** Recorded information follows **

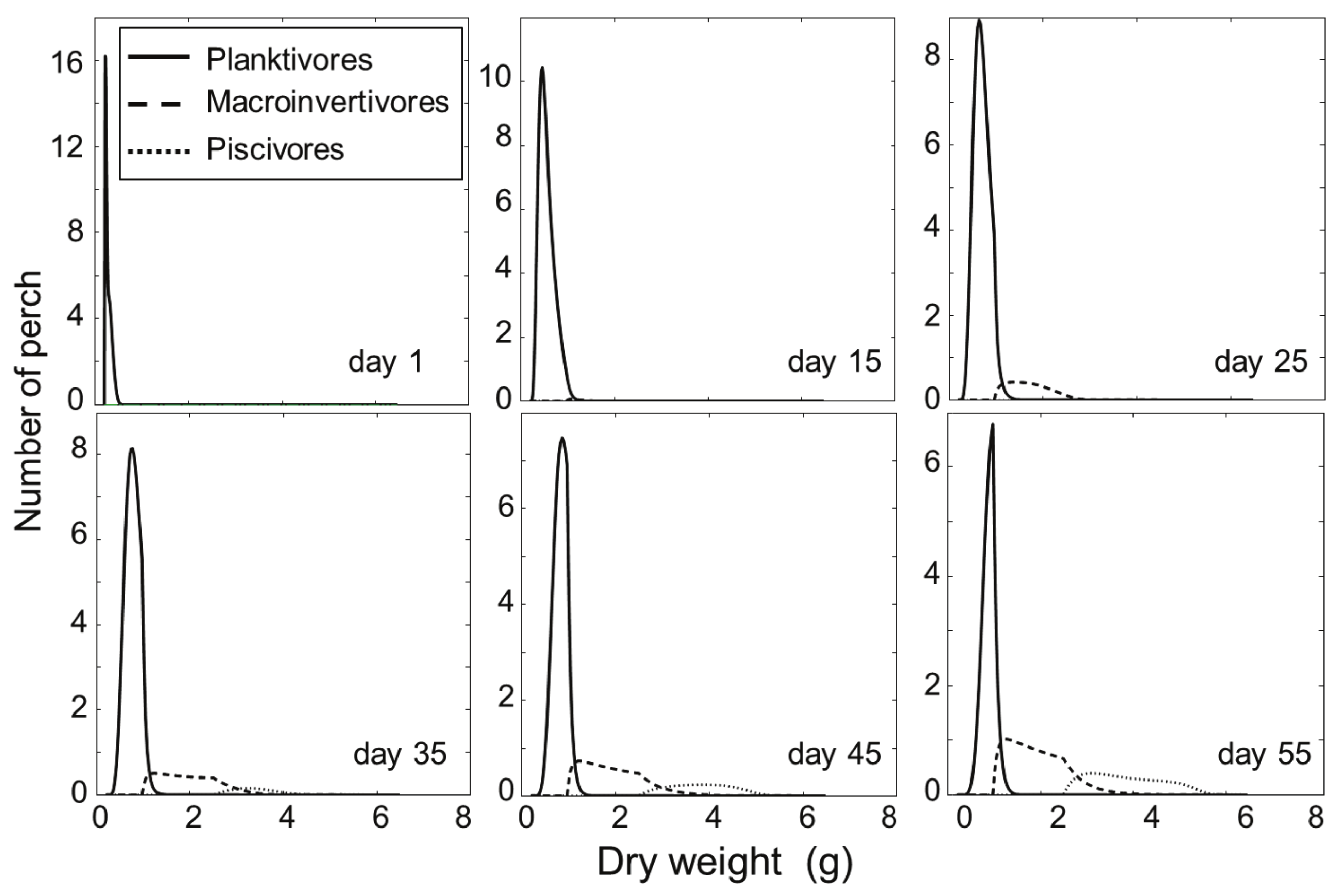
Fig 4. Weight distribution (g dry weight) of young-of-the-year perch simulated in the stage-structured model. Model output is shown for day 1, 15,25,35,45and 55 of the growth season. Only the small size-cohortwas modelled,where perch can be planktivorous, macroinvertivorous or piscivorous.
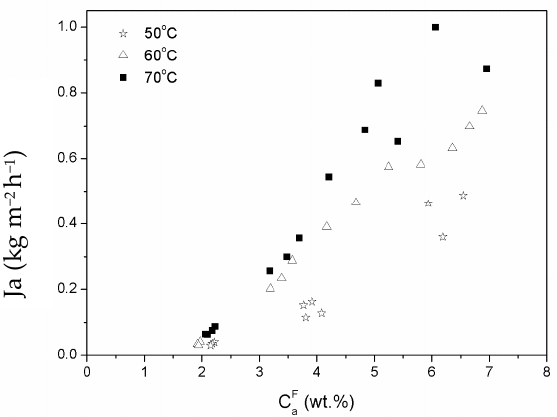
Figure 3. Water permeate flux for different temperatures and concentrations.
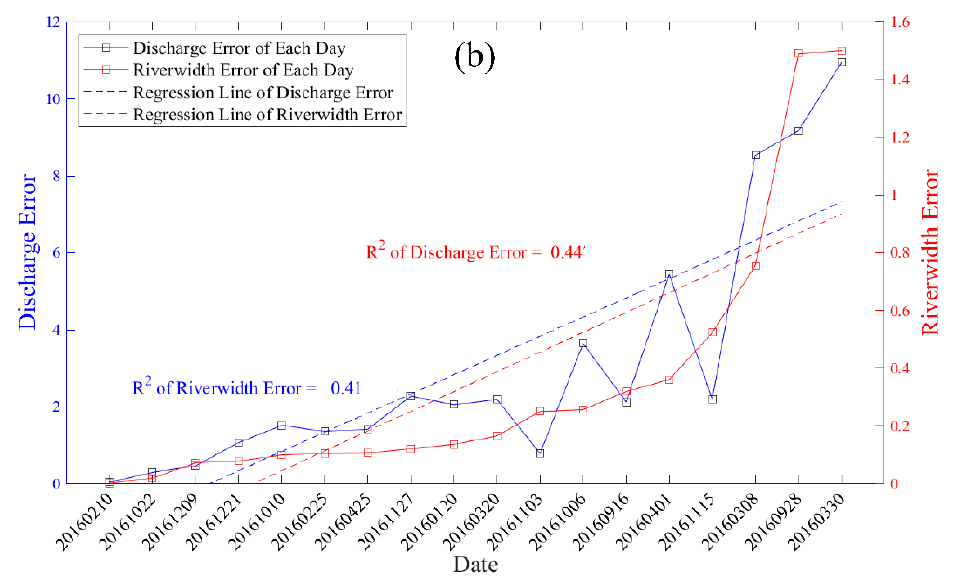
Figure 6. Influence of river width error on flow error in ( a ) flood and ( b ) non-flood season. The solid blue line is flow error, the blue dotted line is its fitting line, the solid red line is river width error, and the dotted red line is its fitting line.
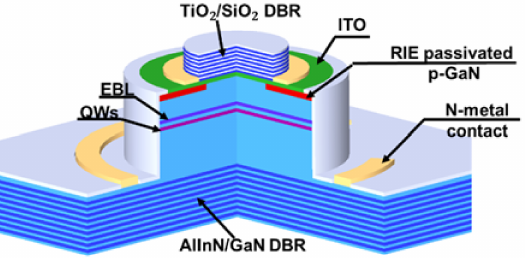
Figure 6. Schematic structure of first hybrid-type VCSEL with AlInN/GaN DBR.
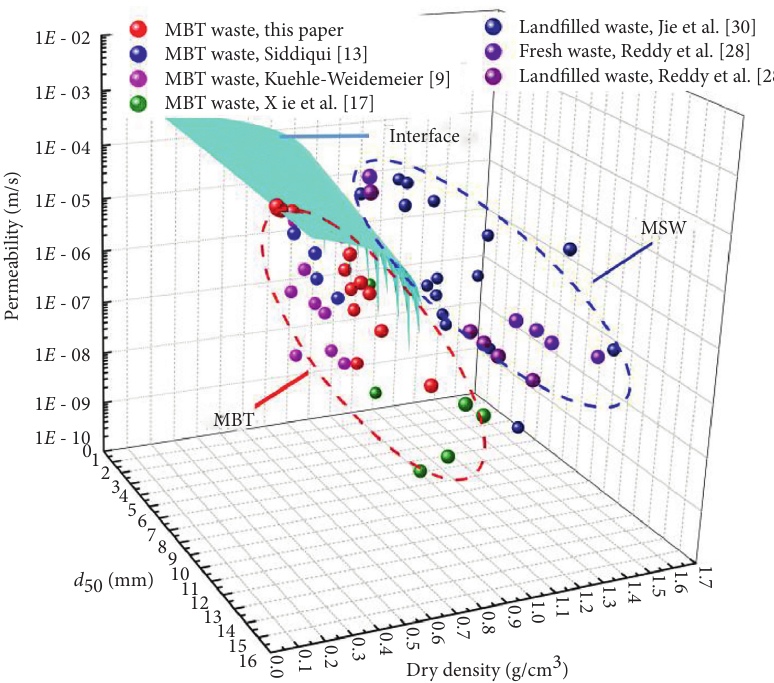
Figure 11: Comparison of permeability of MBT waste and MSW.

** End of Recorded information **
** Recorded information follows **

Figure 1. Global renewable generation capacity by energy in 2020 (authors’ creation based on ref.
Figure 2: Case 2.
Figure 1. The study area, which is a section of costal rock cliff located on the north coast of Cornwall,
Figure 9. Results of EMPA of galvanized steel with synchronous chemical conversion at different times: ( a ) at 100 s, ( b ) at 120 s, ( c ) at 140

** End of Recorded information **

- **Task item**
Copy every line of the data that holds the string "with".

- **Output for this exercise**
Figure 6. Schematic structure of first hybrid-type VCSEL with AlInN/GaN DBR.
Figure 9. Results of EMPA of galvanized steel with synchronous chemical conversion at different times: ( a ) at 100 s, ( b ) at 120 s, ( c ) at 140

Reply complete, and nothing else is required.